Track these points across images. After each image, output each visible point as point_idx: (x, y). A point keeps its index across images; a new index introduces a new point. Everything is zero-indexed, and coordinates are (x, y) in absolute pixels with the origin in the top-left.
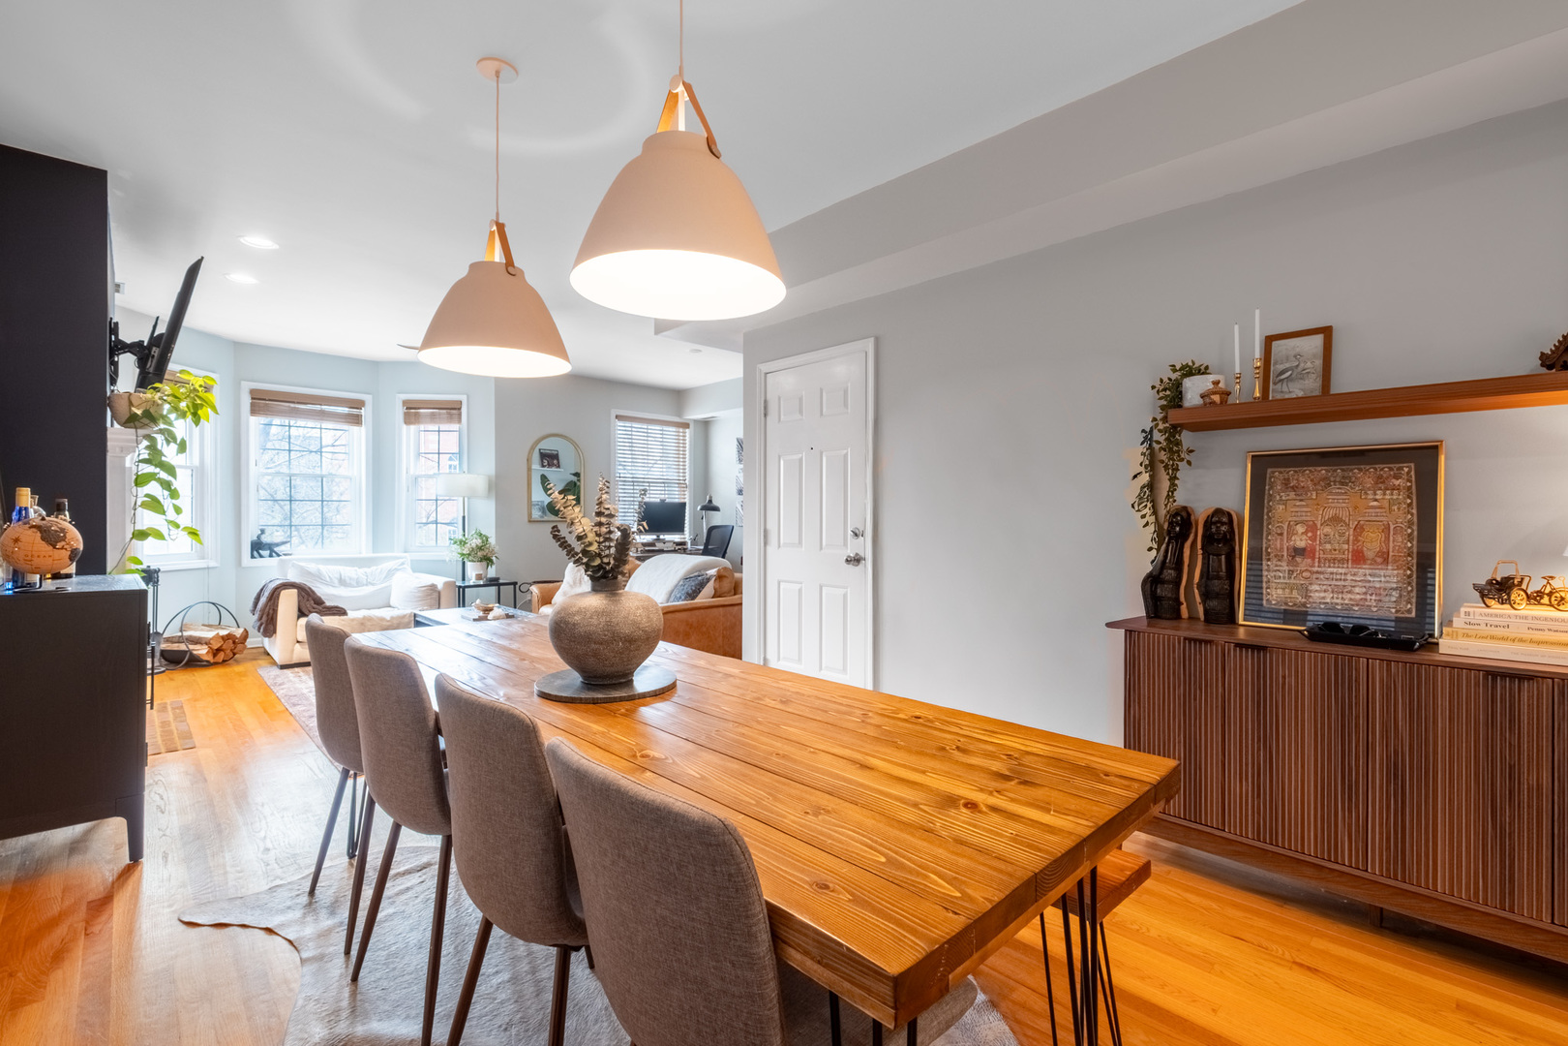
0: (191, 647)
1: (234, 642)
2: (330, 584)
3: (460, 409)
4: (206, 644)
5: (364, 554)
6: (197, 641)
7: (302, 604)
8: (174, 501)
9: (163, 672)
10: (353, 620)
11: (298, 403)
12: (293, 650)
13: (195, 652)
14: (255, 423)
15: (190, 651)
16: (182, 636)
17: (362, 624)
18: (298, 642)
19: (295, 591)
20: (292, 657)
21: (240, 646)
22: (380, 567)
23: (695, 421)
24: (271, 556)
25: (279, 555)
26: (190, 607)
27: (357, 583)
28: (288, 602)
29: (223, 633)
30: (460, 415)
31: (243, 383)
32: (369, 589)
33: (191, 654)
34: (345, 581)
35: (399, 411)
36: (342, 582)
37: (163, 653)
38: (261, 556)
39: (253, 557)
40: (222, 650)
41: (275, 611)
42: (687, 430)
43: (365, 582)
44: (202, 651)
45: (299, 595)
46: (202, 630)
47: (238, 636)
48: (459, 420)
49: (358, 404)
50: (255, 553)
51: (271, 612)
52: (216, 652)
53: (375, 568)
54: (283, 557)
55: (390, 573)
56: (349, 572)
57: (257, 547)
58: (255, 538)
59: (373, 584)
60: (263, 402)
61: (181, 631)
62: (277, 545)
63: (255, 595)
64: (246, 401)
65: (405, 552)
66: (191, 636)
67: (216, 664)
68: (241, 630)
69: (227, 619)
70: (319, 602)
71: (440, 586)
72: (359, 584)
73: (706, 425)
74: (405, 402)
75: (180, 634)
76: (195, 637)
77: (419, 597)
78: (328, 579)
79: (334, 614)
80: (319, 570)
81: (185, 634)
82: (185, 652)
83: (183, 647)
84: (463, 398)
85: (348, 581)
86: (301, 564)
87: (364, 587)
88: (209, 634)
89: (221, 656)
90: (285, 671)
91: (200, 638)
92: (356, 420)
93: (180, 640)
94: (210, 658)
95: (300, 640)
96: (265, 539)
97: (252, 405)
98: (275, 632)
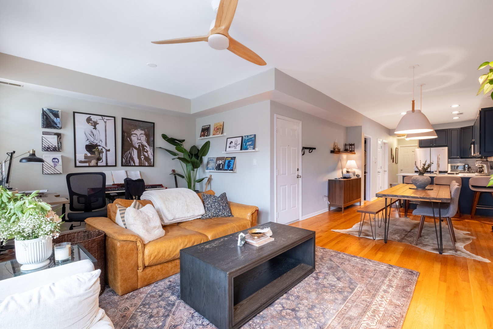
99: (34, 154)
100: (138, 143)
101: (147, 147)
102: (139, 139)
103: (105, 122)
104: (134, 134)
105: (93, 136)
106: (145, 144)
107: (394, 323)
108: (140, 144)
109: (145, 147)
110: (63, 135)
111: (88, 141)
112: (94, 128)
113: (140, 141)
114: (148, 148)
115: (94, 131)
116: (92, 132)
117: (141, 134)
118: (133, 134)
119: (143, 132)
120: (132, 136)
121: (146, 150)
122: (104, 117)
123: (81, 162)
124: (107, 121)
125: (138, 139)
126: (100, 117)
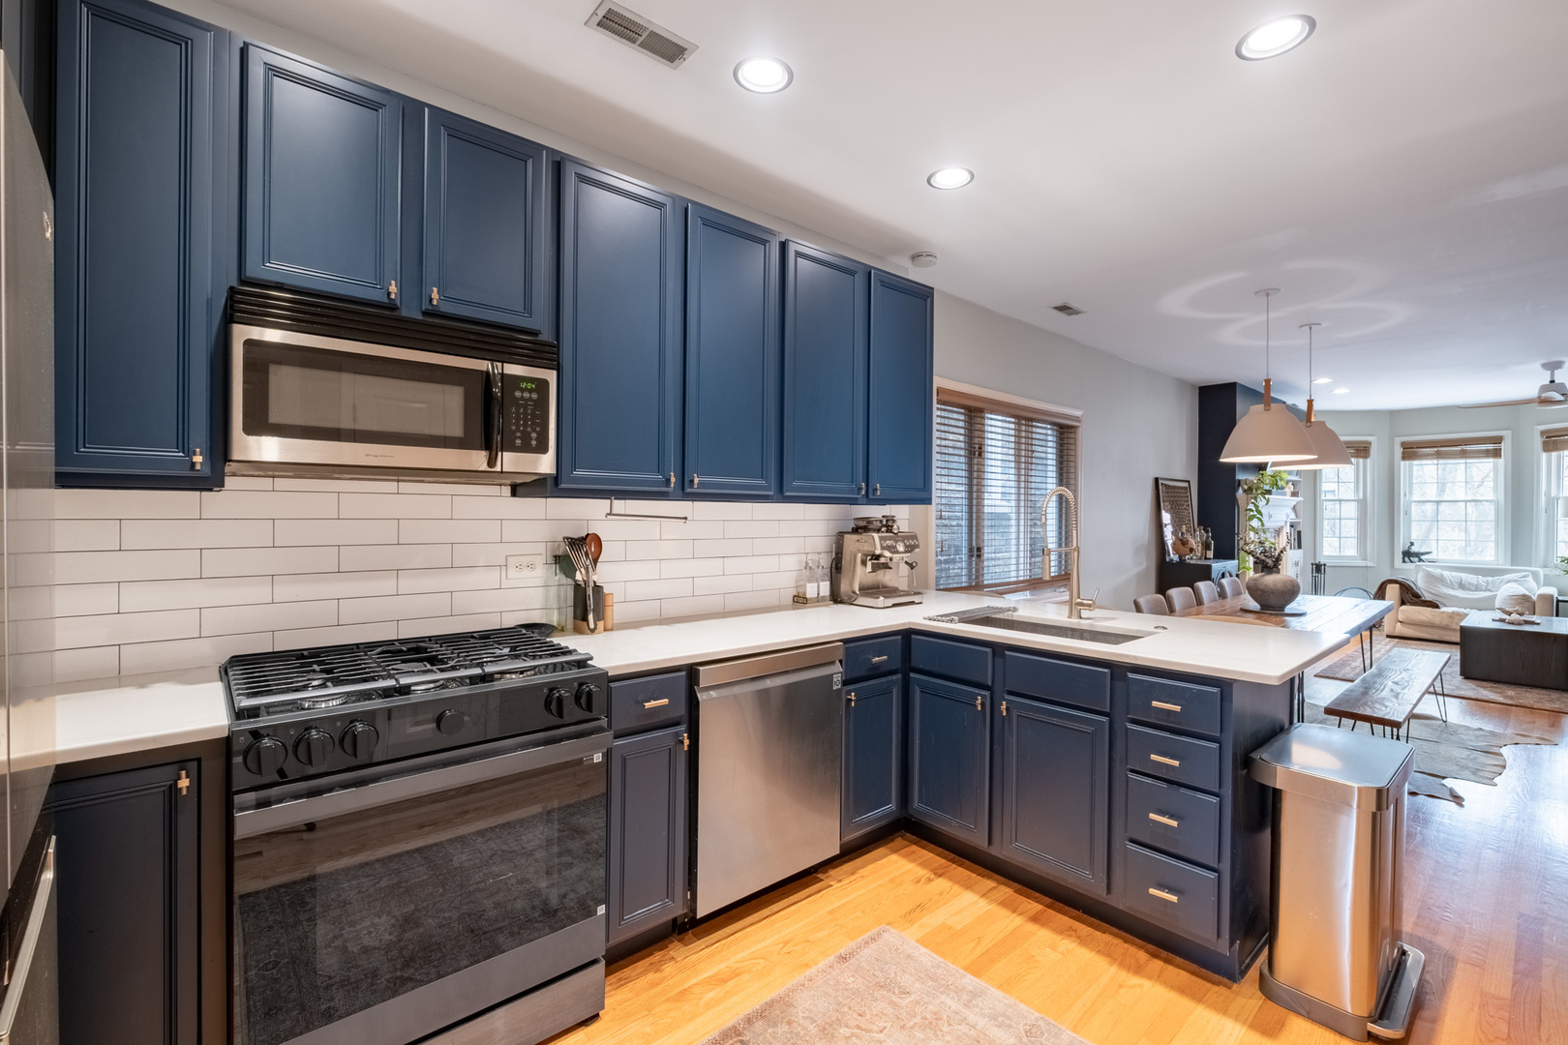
7: (1403, 596)
10: (1443, 613)
11: (1441, 447)
12: (1395, 627)
14: (1405, 465)
19: (1398, 586)
22: (1503, 577)
24: (1419, 562)
25: (1424, 562)
28: (1392, 592)
31: (1396, 439)
34: (1465, 585)
35: (1538, 441)
36: (1462, 586)
38: (1412, 562)
39: (1404, 561)
43: (1481, 588)
45: (1401, 588)
49: (1498, 440)
50: (1406, 559)
57: (1408, 555)
58: (1406, 549)
59: (1491, 591)
60: (1413, 450)
62: (1423, 554)
64: (1398, 451)
70: (1417, 596)
72: (1477, 588)
74: (1543, 433)
77: (1511, 603)
79: (1424, 606)
80: (1444, 575)
85: (1467, 586)
86: (1434, 569)
87: (1478, 592)
92: (1497, 453)
95: (1401, 620)
96: (1414, 549)
97: (1403, 453)
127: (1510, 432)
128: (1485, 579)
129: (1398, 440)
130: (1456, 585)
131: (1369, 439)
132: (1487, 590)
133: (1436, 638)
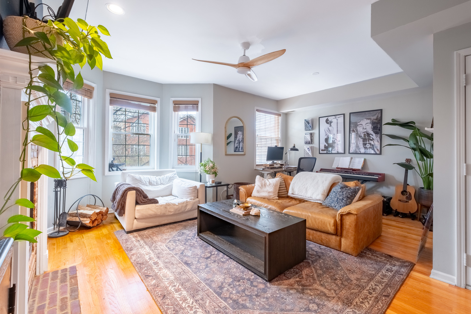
0: (82, 219)
1: (102, 215)
2: (145, 185)
3: (198, 104)
4: (89, 218)
5: (156, 170)
6: (84, 216)
7: (138, 198)
8: (69, 137)
9: (68, 234)
10: (161, 206)
11: (130, 100)
12: (133, 223)
13: (83, 222)
14: (111, 108)
15: (81, 222)
16: (77, 213)
17: (166, 208)
18: (135, 218)
19: (134, 192)
20: (133, 227)
21: (105, 217)
22: (166, 176)
23: (283, 113)
24: (117, 170)
25: (121, 170)
26: (82, 197)
27: (157, 184)
28: (131, 197)
29: (98, 211)
30: (197, 107)
31: (107, 90)
32: (162, 187)
33: (82, 223)
34: (151, 183)
35: (172, 106)
36: (150, 183)
37: (68, 222)
38: (113, 170)
39: (109, 171)
40: (97, 220)
41: (125, 203)
42: (280, 117)
43: (160, 183)
44: (87, 222)
45: (137, 193)
46: (87, 210)
47: (104, 211)
48: (197, 110)
49: (155, 102)
50: (111, 169)
51: (123, 203)
52: (93, 222)
53: (163, 176)
54: (123, 171)
55: (171, 179)
56: (153, 178)
57: (111, 166)
58: (111, 162)
59: (163, 184)
60: (115, 98)
61: (77, 210)
62: (120, 165)
63: (113, 192)
64: (108, 98)
65: (173, 168)
66: (82, 213)
67: (93, 227)
68: (105, 208)
69: (99, 202)
70: (145, 197)
71: (198, 187)
73: (286, 115)
74: (174, 102)
75: (76, 212)
76: (84, 214)
77: (189, 192)
78: (144, 182)
79: (152, 203)
80: (140, 177)
81: (79, 212)
82: (79, 222)
83: (77, 219)
84: (200, 99)
85: (153, 183)
86: (133, 175)
87: (160, 186)
88: (90, 212)
89: (96, 223)
90: (129, 234)
91: (86, 214)
92: (154, 109)
93: (77, 215)
94: (91, 225)
95: (136, 217)
97: (111, 100)
98: (124, 213)
99: (294, 147)
100: (363, 133)
101: (372, 135)
102: (365, 128)
103: (337, 120)
104: (360, 125)
105: (329, 132)
106: (371, 132)
107: (165, 303)
108: (366, 133)
109: (371, 136)
110: (314, 133)
111: (326, 136)
112: (330, 126)
113: (365, 131)
114: (374, 136)
115: (330, 128)
116: (329, 129)
117: (367, 124)
118: (358, 125)
119: (369, 121)
120: (358, 127)
121: (371, 138)
122: (336, 116)
123: (322, 150)
124: (339, 118)
125: (363, 129)
126: (334, 117)
127: (160, 99)
128: (158, 178)
129: (108, 91)
130: (148, 183)
131: (93, 85)
132: (161, 184)
133: (157, 224)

## WORK REQUIRED:
Transcribe each entry exactly; images stay out.

## EXPECTED ANSWER:
Track these points across images. After each image, output each visible point as point_idx: (x, y). A point keeps its index across images; a new index introduces a new point. Everything is zero-indexed, and coordinates are (x, y) in absolute pixels with the origin in the top-left.
0: (191, 647)
1: (234, 642)
2: (330, 584)
3: (460, 409)
4: (206, 644)
5: (364, 554)
6: (197, 641)
7: (302, 604)
8: (174, 501)
9: (163, 672)
10: (353, 620)
11: (298, 403)
12: (293, 650)
13: (195, 652)
14: (255, 423)
15: (190, 651)
16: (182, 636)
17: (362, 624)
18: (298, 642)
19: (295, 591)
20: (292, 657)
21: (240, 646)
22: (380, 567)
23: (695, 421)
24: (271, 556)
25: (279, 555)
26: (190, 607)
27: (357, 583)
28: (288, 602)
29: (223, 633)
30: (460, 415)
31: (243, 383)
32: (369, 589)
33: (191, 654)
34: (345, 581)
35: (399, 411)
36: (342, 582)
37: (163, 653)
38: (261, 556)
39: (253, 557)
40: (222, 650)
41: (275, 611)
42: (687, 430)
43: (365, 582)
44: (202, 651)
45: (299, 595)
46: (202, 630)
47: (238, 636)
48: (459, 420)
49: (358, 404)
50: (255, 553)
51: (271, 612)
52: (216, 652)
53: (375, 568)
54: (283, 557)
55: (390, 573)
56: (349, 572)
57: (257, 547)
58: (255, 538)
59: (373, 584)
60: (263, 402)
61: (181, 631)
62: (277, 545)
63: (255, 595)
64: (246, 401)
65: (405, 552)
66: (191, 636)
67: (216, 664)
68: (241, 630)
69: (227, 619)
70: (319, 602)
71: (440, 586)
72: (359, 584)
73: (706, 425)
74: (405, 402)
75: (180, 634)
76: (195, 637)
77: (419, 597)
78: (328, 579)
79: (334, 614)
80: (319, 570)
81: (185, 634)
82: (185, 652)
83: (183, 647)
84: (463, 398)
85: (348, 581)
86: (301, 564)
87: (364, 587)
88: (209, 634)
89: (221, 656)
90: (285, 671)
91: (200, 638)
92: (356, 420)
93: (180, 640)
94: (210, 658)
95: (300, 640)
96: (265, 539)
97: (252, 405)
98: (275, 632)
99: (34, 154)
100: (138, 143)
101: (147, 147)
102: (139, 139)
103: (105, 122)
104: (134, 134)
105: (93, 136)
106: (145, 144)
107: (394, 323)
108: (140, 144)
109: (145, 147)
110: (63, 135)
111: (88, 141)
112: (94, 128)
113: (140, 141)
114: (148, 148)
115: (94, 131)
116: (92, 132)
117: (141, 134)
118: (133, 134)
119: (143, 132)
120: (132, 136)
121: (146, 150)
122: (104, 117)
123: (81, 162)
124: (107, 121)
125: (138, 139)
126: (100, 117)
7: (1403, 596)
10: (1443, 613)
11: (1441, 447)
12: (1395, 627)
14: (1405, 465)
19: (1398, 586)
22: (1503, 577)
24: (1419, 562)
25: (1424, 562)
28: (1392, 592)
31: (1396, 439)
34: (1465, 585)
35: (1538, 441)
36: (1462, 586)
38: (1412, 562)
39: (1404, 561)
43: (1481, 588)
45: (1401, 588)
49: (1498, 440)
50: (1406, 559)
57: (1408, 555)
58: (1406, 549)
59: (1491, 591)
60: (1413, 450)
62: (1423, 554)
64: (1398, 451)
70: (1417, 596)
72: (1477, 588)
74: (1543, 433)
77: (1511, 603)
79: (1424, 606)
80: (1444, 575)
85: (1467, 586)
86: (1434, 569)
87: (1478, 592)
92: (1497, 453)
95: (1401, 620)
96: (1414, 549)
97: (1403, 453)
127: (1510, 432)
128: (1485, 579)
129: (1398, 440)
130: (1456, 585)
131: (1369, 439)
132: (1487, 590)
133: (1436, 638)
0: (82, 219)
1: (102, 215)
2: (145, 185)
3: (198, 104)
4: (89, 218)
5: (156, 170)
6: (84, 216)
7: (138, 198)
8: (69, 137)
9: (68, 234)
10: (161, 206)
11: (130, 100)
12: (133, 223)
13: (83, 222)
14: (111, 108)
15: (81, 222)
16: (77, 213)
17: (166, 208)
18: (135, 218)
19: (134, 192)
20: (133, 227)
21: (105, 217)
22: (166, 176)
23: (283, 113)
24: (117, 170)
25: (121, 170)
26: (82, 197)
27: (157, 184)
28: (131, 197)
29: (98, 211)
30: (197, 107)
31: (107, 90)
32: (162, 187)
33: (82, 223)
34: (151, 183)
35: (172, 106)
36: (150, 183)
37: (68, 222)
38: (113, 170)
39: (109, 171)
40: (97, 220)
41: (125, 203)
42: (280, 117)
43: (160, 183)
44: (87, 222)
45: (137, 193)
46: (87, 210)
47: (104, 211)
48: (197, 110)
49: (155, 102)
50: (111, 169)
51: (123, 203)
52: (93, 222)
53: (163, 176)
54: (123, 171)
55: (171, 179)
56: (153, 178)
57: (111, 166)
58: (111, 162)
59: (163, 184)
60: (115, 98)
61: (77, 210)
62: (120, 165)
63: (113, 192)
64: (108, 98)
65: (173, 168)
66: (82, 213)
67: (93, 227)
68: (105, 208)
69: (99, 202)
70: (145, 197)
71: (198, 187)
73: (286, 115)
74: (174, 102)
75: (76, 212)
76: (84, 214)
77: (189, 192)
78: (144, 182)
79: (152, 203)
80: (140, 177)
81: (79, 212)
82: (79, 222)
83: (77, 219)
84: (200, 99)
85: (153, 183)
86: (133, 175)
87: (160, 186)
88: (90, 212)
89: (96, 223)
90: (129, 234)
91: (86, 214)
92: (154, 109)
93: (77, 215)
94: (91, 225)
95: (136, 217)
97: (111, 100)
98: (124, 213)
99: (294, 147)
100: (363, 133)
101: (372, 135)
102: (365, 128)
103: (337, 120)
104: (360, 125)
105: (329, 132)
106: (371, 132)
107: (165, 303)
108: (366, 133)
109: (371, 136)
110: (314, 133)
111: (326, 136)
112: (330, 126)
113: (365, 131)
114: (374, 136)
115: (330, 128)
116: (329, 129)
117: (367, 124)
118: (358, 125)
119: (369, 121)
120: (358, 127)
121: (371, 138)
122: (336, 116)
123: (322, 150)
124: (339, 118)
125: (363, 129)
126: (334, 117)
127: (160, 99)
128: (158, 178)
129: (108, 91)
130: (148, 183)
131: (93, 85)
132: (161, 184)
133: (157, 224)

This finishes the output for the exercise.